## TASK PROMPT
Look through the entries below for the line with "unnoticed - you'll" and the line with "Officer, St Joseph’s", then give again exactly those two lines and all lines between them, minus the pictures.
━━━ SOURCE DATA
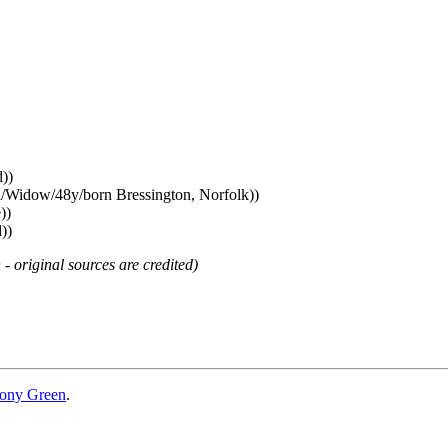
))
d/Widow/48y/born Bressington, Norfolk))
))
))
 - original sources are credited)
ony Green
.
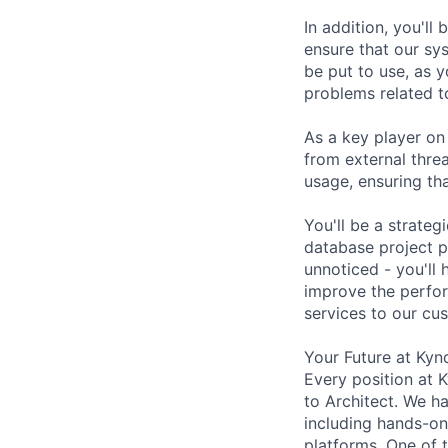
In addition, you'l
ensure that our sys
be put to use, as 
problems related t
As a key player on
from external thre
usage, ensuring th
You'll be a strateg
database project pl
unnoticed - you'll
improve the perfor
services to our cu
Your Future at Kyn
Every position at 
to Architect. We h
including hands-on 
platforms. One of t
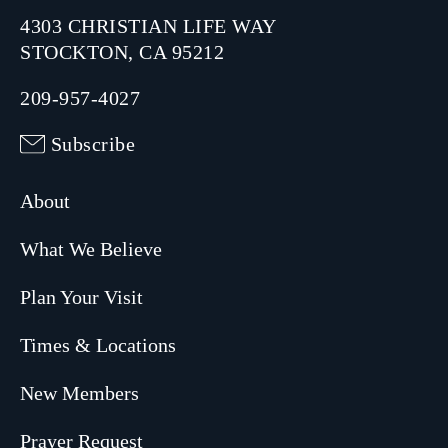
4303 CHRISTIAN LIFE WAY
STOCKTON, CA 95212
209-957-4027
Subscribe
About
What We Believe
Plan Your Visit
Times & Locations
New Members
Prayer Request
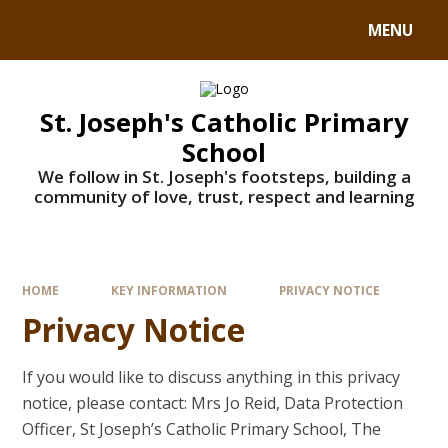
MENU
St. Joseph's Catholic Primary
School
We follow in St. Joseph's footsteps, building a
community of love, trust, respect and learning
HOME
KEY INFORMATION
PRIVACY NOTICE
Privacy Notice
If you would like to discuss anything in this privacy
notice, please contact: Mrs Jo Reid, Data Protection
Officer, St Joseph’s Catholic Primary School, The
━━━━━━
━━━ SOURCE DATA
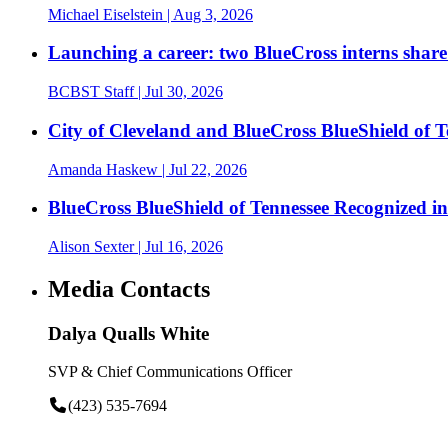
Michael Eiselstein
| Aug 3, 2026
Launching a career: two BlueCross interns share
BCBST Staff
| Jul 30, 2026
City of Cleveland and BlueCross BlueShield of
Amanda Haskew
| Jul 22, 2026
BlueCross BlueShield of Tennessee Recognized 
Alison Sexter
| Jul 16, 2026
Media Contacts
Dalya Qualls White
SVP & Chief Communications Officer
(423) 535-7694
━━━━━━
━━━ SOURCE DATA
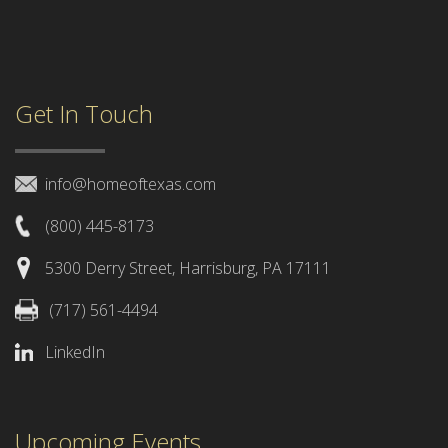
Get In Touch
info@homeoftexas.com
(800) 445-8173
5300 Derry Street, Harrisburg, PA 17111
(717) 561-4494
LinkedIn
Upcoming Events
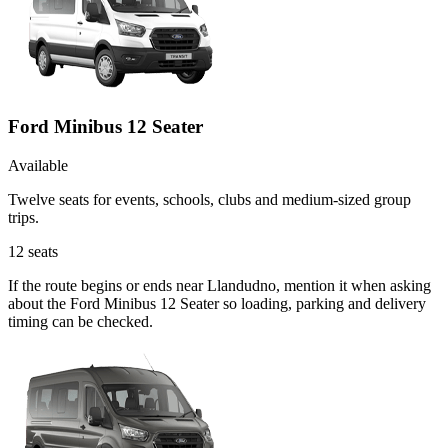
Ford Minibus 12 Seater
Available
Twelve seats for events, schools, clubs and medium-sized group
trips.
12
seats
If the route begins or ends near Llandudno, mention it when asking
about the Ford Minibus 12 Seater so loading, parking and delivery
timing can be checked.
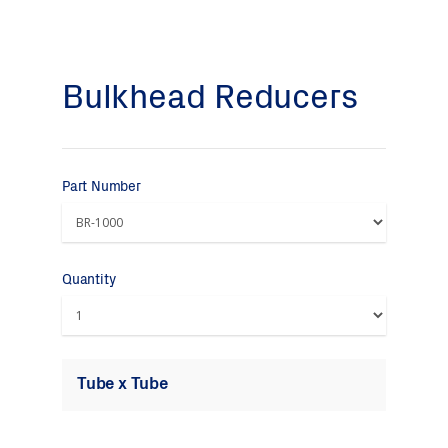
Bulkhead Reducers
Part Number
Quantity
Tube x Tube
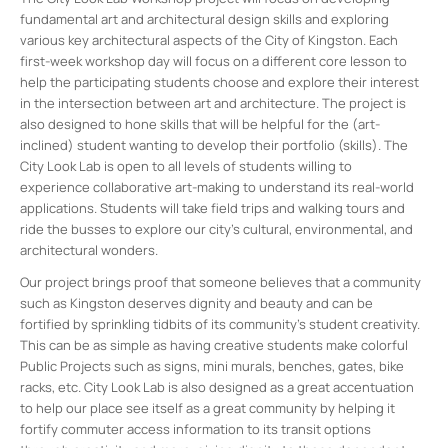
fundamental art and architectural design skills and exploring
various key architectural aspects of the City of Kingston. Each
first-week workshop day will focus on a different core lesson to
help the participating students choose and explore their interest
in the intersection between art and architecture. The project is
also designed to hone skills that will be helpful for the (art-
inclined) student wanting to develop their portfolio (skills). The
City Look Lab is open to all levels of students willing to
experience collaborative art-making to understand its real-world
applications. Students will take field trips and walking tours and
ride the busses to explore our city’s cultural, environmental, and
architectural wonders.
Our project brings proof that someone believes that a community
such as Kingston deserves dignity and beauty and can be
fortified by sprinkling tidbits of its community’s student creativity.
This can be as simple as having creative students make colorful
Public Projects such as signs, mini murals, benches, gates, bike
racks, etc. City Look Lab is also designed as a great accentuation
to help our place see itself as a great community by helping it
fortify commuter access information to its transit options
━━━━━━
## RESPONSE TO THE EXERCISE
unnoticed - you'll
improve the perfor
services to our cu
Your Future at Kyn
Every position at 
to Architect. We h
including hands-on 
platforms. One of t
4303 CHRISTIAN LIFE WAY
STOCKTON, CA 95212
209-957-4027
Subscribe
About
What We Believe
Plan Your Visit
Times & Locations
New Members
Prayer Request
MENU
St. Joseph's Catholic Primary
School
We follow in St. Joseph's footsteps, building a
community of love, trust, respect and learning
HOME
KEY INFORMATION
PRIVACY NOTICE
Privacy Notice
If you would like to discuss anything in this privacy
notice, please contact: Mrs Jo Reid, Data Protection
Officer, St Joseph’s Catholic Primary School, The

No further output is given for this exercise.